Un jour Nestor sortit de son pupitre une petite boîte carrée
en carton, et il l’approcha de mon oreille. J’entendis un ronflement flûté et
modulé, comme le vrombissement d’un avion volant à très haute altitude. Les
yeux plissés de mon ami m’observaient ironiquement à travers les verres de ses
lunettes épais comme des loupes. Il posa la boîte sur la table. Aussitôt elle
se dressa sur l’un de ses angles et, s’inclinant, elle se mit à danser avec une
grâce que sa lenteur rendait majestueuse. Le ronflement s’accentuait, devenait
plus grave à mesure que la boîte s’inclinait plus profondément dans ses
évolutions. Enfin elle se coucha sur l’une de ses faces, et après avoir fait
quelques tours sur elle-même elle ne bougea plus. Je m’approchai curieusement
pour lire le texte que je voyais imprimé sur la boîte : Inventé en 1832
par le célèbre physicien français Léon Foucault pour mettre en évidence la
rotation de la terre… À ce moment Nestor prit la boîte et l’ouvrit en
m’expliquant gravement : « C’est un gyroscope, c’est la clé de
l’absolu. » L’objet était formé de deux anneaux d’acier concentriques et
soudés dans des plans perpendiculaires. Un disque de cuivre rouge assez pesant
était inscrit dans l’un des anneaux et traversé par un axe dont les extrémités
pointues s’enfonçaient en deux trous, diamétralement opposés, de l’autre anneau
de telle sorte qu’il pût tourner avec le disque. Nestor glissa dans une perforation
de l’axe le bout d’une ficelle qu’il enroula ensuite sur l’axe. Puis il tira
violemment sur l’autre bout de la ficelle qui se déroula en claquant. Le disque
se mit à ronfler. Nestor fit alors tomber de la boîte un petit support de fonte
figurant la tour Eiffel, et il plaça le gyroscope en équilibre sur son sommet.

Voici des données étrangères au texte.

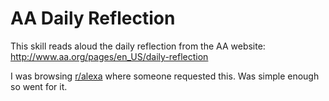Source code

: # AA Daily Reflection

This skill reads aloud the daily reflection from the AA website: http://www.aa.org/pages/en_US/daily-reflection

I was browsing [r/alexa](https://www.reddit.com/r/alexa) where someone requested this. Was simple enough so went for it.

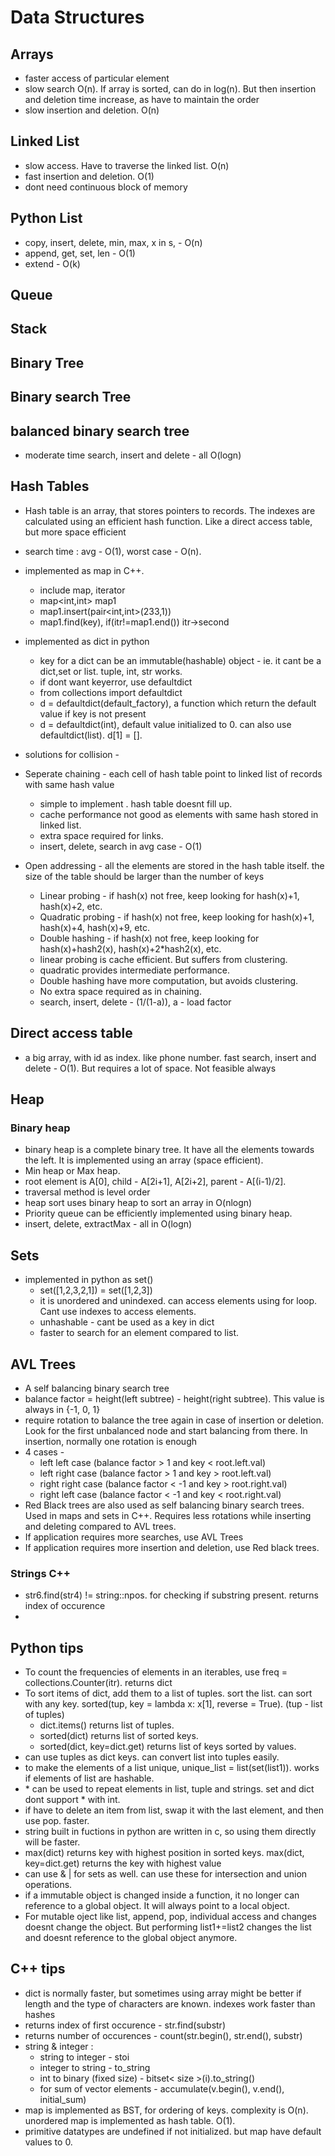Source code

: # Data Structures 

## Arrays 
- faster access of particular element
- slow search O(n). If array is sorted, can do in log(n). But then insertion and deletion time increase, as have to maintain the order
- slow insertion and deletion. O(n)

## Linked List 
- slow access. Have to traverse the linked list. O(n)
- fast insertion and deletion. O(1)
- dont need continuous block of memory

## Python List 
- copy, insert, delete, min, max, x in s, -  O(n)
- append, get, set, len - O(1)
- extend - O(k)

## Queue 

## Stack

## Binary Tree

## Binary search Tree

## balanced binary search tree
- moderate time search, insert and delete - all O(logn)

## Hash Tables 
- Hash table is an array, that stores pointers to records. The indexes are calculated using an efficient hash function. Like a direct access table, but more space efficient
- search time : avg - O(1), worst case - O(n). 
- implemented as map in C++. 
    - include map, iterator
    - map<int,int> map1
    - map1.insert(pair<int,int>(233,1))
    - map1.find(key), if(itr!=map1.end()) itr->second

- implemented as dict in python
    - key for a dict can be an immutable(hashable) object - ie. it cant be a dict,set or list. tuple, int, str works. 
    - if dont want keyerror, use defaultdict
    - from collections import defaultdict
    - d = defaultdict(default_factory), a function which return the default value if key is not present
    - d = defaultdict(int), default value initialized to 0. can also use defaultdict(list). d[1] = [].
- solutions for collision - 

- Seperate chaining - each cell of hash table point to linked list of records with same hash value
    - simple to implement . hash table doesnt fill up. 
    - cache performance not good as elements with same hash stored in linked list.
    - extra space required for links. 
    - insert, delete, search in avg case - O(1)
 
- Open addressing - all the elements are stored in the hash table itself. the size of the table should be larger than the number of keys
    - Linear probing - if hash(x) not free, keep looking for hash(x)+1, hash(x)+2, etc.
    - Quadratic probing - if hash(x) not free, keep looking for hash(x)+1, hash(x)+4, hash(x)+9, etc.
    - Double hashing - if hash(x) not free, keep looking for hash(x)+hash2(x), hash(x)+2*hash2(x), etc. 
    - linear probing is cache efficient. But suffers from clustering. 
    - quadratic provides intermediate performance. 
    - Double hashing have more computation, but avoids clustering. 
    - No extra space required as in chaining. 
    - search, insert, delete - (1/(1-a)), a - load factor

## Direct access table 
- a big array, with id as index. like phone number. fast search, insert and delete - O(1). But requires a lot of space. Not feasible always

## Heap 

### Binary heap
- binary heap is a complete binary tree. It have all the elements towards the left. It is implemented using an array (space efficient). 
- Min heap or Max heap. 
- root element is A[0], child - A[2i+1], A[2i+2], parent - A[(i-1)/2]. 
- traversal method is level order
- heap sort uses binary heap to sort an array in O(nlogn)
- Priority queue can be efficiently implemented using binary heap. 
- insert, delete, extractMax - all in O(logn)

## Sets
- implemented in python as set()
    - set([1,2,3,2,1]) = set([1,2,3])
    - it is unordered and unindexed. can access elements using for loop. Cant use indexes to access elements. 
    - unhashable - cant be used as a key in dict
    - faster to search for an element compared to list. 

## AVL Trees
- A self balancing binary search tree
- balance factor = height(left subtree) - height(right subtree). This value is always in {-1, 0, 1}
- require rotation to balance the tree again in case of insertion or deletion. Look for the first unbalanced node and start balancing from there. In insertion, normally one rotation is enough
- 4 cases - 
    - left left case (balance factor > 1 and key < root.left.val)
    - left right case (balance factor > 1 and key > root.left.val)
    - right right case (balance factor < -1 and key > root.right.val)
    - right left case (balance factor < -1 and key < root.right.val)
- Red Black trees are also used as self balancing binary search trees. Used in maps and sets in C++. Requires less rotations while inserting and deleting compared to AVL trees.
- If application requires more searches, use AVL Trees
- If application requires more insertion and deletion, use Red black trees.

### Strings C++
- str6.find(str4) != string::npos. for checking if substring present. returns index of occurence
- 
## Python tips
- To count the frequencies of elements in an iterables, use freq = collections.Counter(itr). returns dict
- To sort items of dict, add them to a list of tuples. sort the list. can sort with any key. sorted(tup, key = lambda x: x[1], reverse = True). (tup - list of tuples)
    - dict.items() returns list of tuples. 
    - sorted(dict) returns list of sorted keys.
    - sorted(dict, key=dict.get) returns list of keys sorted by values.  
- can use tuples as dict keys. can convert list into tuples easily. 
- to make the elements of a list unique, unique_list = list(set(list1)). works if elements of list are hashable. 
- \* can be used to repeat elements in list, tuple and strings. set and dict dont support * with int. 
- if have to delete an item from list, swap it with the last element, and then use pop. faster. 
- string built in fuctions in python are written in c, so using them directly will be faster.
- max(dict) returns key with highest position in sorted keys. max(dict, key=dict.get) returns the key with highest value 
- can use & | for sets as well. can use these for intersection and union operations. 
- if a immutable object is changed inside a function, it no longer can reference to a global object. It will always point to a local object.
- For mutable oject like list, append, pop, individual access and changes doesnt change the object. But performing list1+=list2 changes the list and doesnt reference to the global object anymore. 

## C++ tips 
- dict is normally faster, but sometimes using array might be better if length and the type of characters are known. indexes work faster than hashes
-  returns index of first occurence - str.find(substr)
-  returns number of occurences - count(str.begin(), str.end(), substr)
- string & integer : 
    - string to integer - stoi
    - integer to string - to_string
    - int to binary (fixed size) - bitset< size >(i).to_string()
    - for sum of vector elements - accumulate(v.begin(), v.end(), initial_sum)
- map is implemented as BST, for ordering of keys. complexity is O(n). unordered map is implemented as hash table. O(1).
- primitive datatypes are undefined if not initialized. but map have default values to 0.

Aussitôt la danse gracieuse commença. Le petit appareil aux formes si simples,
rigoureuses, géométriques tournoyait autour de son point fixe, décrivant une
orbe de plus en plus vaste, et la lenteur pompeuse de cette révolution
contrastait avec la giration furieuse du disque qui l’habitait, comme ces
oiseaux-mouches qui paraissent voler d’autant plus lentement, et même demeurer
sur place d’autant plus longtemps, que leurs petites ailes sont agitées d’un
frémissement plus rapide.
La tour Eiffel vibrant sur le bois du pupitre faisait un
grondement sourd qui attira bientôt l’attention des élèves et du surveillant.
Nestor n’en avait cure. Appuyé sur un coude, à demi tourné vers moi, il était
absorbé dans la contemplation du gyroscope qui poursuivait sa danse.